:: Dataset excerpts ::
>>

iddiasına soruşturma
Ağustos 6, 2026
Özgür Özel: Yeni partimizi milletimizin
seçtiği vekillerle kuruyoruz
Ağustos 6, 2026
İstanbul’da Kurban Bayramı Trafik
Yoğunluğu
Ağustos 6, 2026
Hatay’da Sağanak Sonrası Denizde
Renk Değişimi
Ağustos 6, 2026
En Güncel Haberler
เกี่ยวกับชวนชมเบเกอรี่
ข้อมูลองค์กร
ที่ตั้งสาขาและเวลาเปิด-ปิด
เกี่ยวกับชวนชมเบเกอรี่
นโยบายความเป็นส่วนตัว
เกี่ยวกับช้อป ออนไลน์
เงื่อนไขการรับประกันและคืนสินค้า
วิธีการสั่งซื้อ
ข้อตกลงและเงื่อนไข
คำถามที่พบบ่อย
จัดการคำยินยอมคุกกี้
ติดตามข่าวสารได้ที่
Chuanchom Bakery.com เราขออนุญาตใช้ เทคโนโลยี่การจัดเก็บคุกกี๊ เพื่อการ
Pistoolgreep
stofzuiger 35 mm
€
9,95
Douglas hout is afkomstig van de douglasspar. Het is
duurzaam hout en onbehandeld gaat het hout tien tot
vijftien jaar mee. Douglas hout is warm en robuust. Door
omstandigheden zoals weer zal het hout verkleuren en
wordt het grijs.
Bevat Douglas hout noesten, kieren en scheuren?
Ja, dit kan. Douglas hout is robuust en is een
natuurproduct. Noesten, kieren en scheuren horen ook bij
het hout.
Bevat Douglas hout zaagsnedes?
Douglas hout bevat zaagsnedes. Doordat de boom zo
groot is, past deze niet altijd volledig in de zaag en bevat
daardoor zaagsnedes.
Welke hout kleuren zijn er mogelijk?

<<

:: Task ::
Write out every line of text from the records above as a numbered list, omitting any blank lines.

:: Result of the exercise ::
1. iddiasına soruşturma
2. Ağustos 6, 2026
3. Özgür Özel: Yeni partimizi milletimizin
4. seçtiği vekillerle kuruyoruz
5. Ağustos 6, 2026
6. İstanbul’da Kurban Bayramı Trafik
7. Yoğunluğu
8. Ağustos 6, 2026
9. Hatay’da Sağanak Sonrası Denizde
10. Renk Değişimi
11. Ağustos 6, 2026
12. En Güncel Haberler
13. เกี่ยวกับชวนชมเบเกอรี่
14. ข้อมูลองค์กร
15. ที่ตั้งสาขาและเวลาเปิด-ปิด
16. เกี่ยวกับชวนชมเบเกอรี่
17. นโยบายความเป็นส่วนตัว
18. เกี่ยวกับช้อป ออนไลน์
19. เงื่อนไขการรับประกันและคืนสินค้า
20. วิธีการสั่งซื้อ
21. ข้อตกลงและเงื่อนไข
22. คำถามที่พบบ่อย
23. จัดการคำยินยอมคุกกี้
24. ติดตามข่าวสารได้ที่
25. Chuanchom Bakery.com เราขออนุญาตใช้ เทคโนโลยี่การจัดเก็บคุกกี๊ เพื่อการ
26. Pistoolgreep
27. stofzuiger 35 mm
28. €
29. 9,95
30. Douglas hout is afkomstig van de douglasspar. Het is
31. duurzaam hout en onbehandeld gaat het hout tien tot
32. vijftien jaar mee. Douglas hout is warm en robuust. Door
33. omstandigheden zoals weer zal het hout verkleuren en
34. wordt het grijs.
35. Bevat Douglas hout noesten, kieren en scheuren?
36. Ja, dit kan. Douglas hout is robuust en is een
37. natuurproduct. Noesten, kieren en scheuren horen ook bij
38. het hout.
39. Bevat Douglas hout zaagsnedes?
40. Douglas hout bevat zaagsnedes. Doordat de boom zo
41. groot is, past deze niet altijd volledig in de zaag en bevat
42. daardoor zaagsnedes.
43. Welke hout kleuren zijn er mogelijk?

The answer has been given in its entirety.